STOPP! Seit wann war ich jemand, der sich Spekulationen hingab? Ich blieb vor meinem Wagen stehen und atmete tief durch, bevor ich ins Innere stieg und zur Adresse in Lillys Unterlagen fuhr.
***
Der Geruch von Kot und Urin stieg mir unweigerlich in die Nase, nachdem ich die Containersiedlung am Rande der Lichtung betreten hatte. Früher gehörte es einem Gutsbesitzer aus Ferndale, der sie an Touristen vermietete. Heute gehörte es zu den schäbigsten Ecken und der Bürgermeister verleugnete deren Existenz und Zugehörigkeit. Hier sollte sie also leben? Unzählige Container reihten sich aneinander. Nicht fachgerecht waren Fenster hineingeschnitten, um zumindest etwas Tageslicht ins innere dringen zu lassen. Von der äußeren Hülle blätterte bereits die rote Lackfarbe ab und lag verstreut auf dem Boden drum herum.
Augenpaare folgten jedem meiner Schritte. Hier war man es nicht gewohnt, Besucher zu empfangen. Und noch weniger Bullen, wie ich einer war.
»Kennt jemand eine Lilly Whealer? Sie soll hier wohnen.« Lautes Gelächter ging durch die Runde. Hin und wieder sah ich ein Kopfschütteln, doch niemand antwortete mir.
»Sie ist verschwunden und es würde mir sehr helfen, wenn mir jemand ihren Container zeigen könnte.« Nichts.

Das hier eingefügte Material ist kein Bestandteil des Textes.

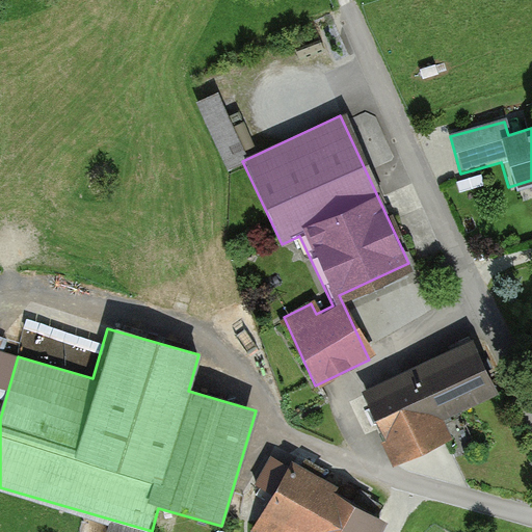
[(472,342),(357,392),(388,462),(446,437),(437,417),(494,393),(472,342)]
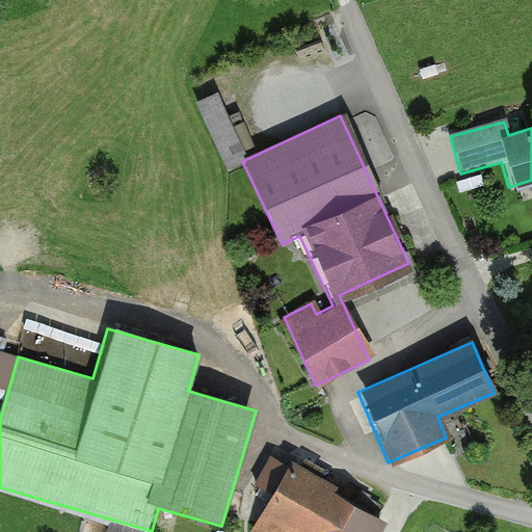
[(367,531),(376,516),(285,467),(249,530),(253,531),(367,531)]
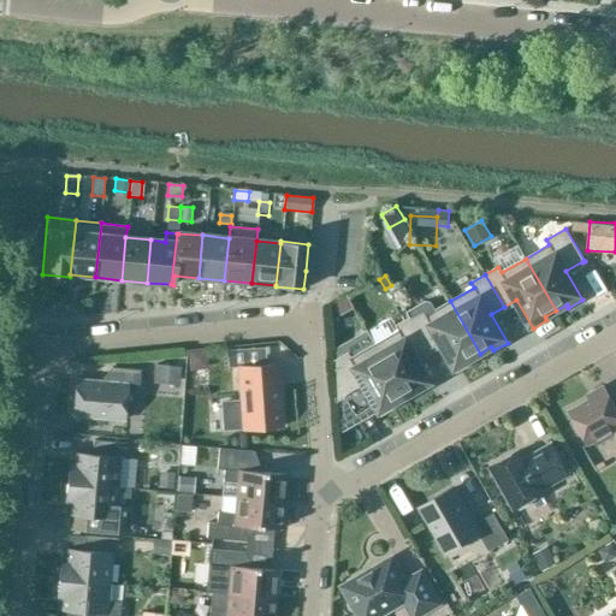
[(409,318),(428,350),(440,343),(457,372),(472,363),(469,360),(480,354),(450,301),(436,309),(432,302),(426,301),(407,312),(409,318)]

»Gut. Dann muss ich wohl Verstärkung anrücken lassen.« Provozierend zog ich das Handy aus der Tasche und scrollte durch meine Liste. Drei, zwei eins.
»Ist gut, Mann! Ich zeig’s dir.« Ein Mann in meiner Nähe winkte mit den Fingern, dass ich ihm folgen sollte. Seine Klamotten waren zerrissen, dreckig und viel zu klein. Bedauerlich, wenn ein Mensch so leben musste, wie es Hunderte hier taten.
»Nimms nicht persönlich, Kleiner.« Ich nickte lediglich und folgte ihm zu einem abgelegenen Container.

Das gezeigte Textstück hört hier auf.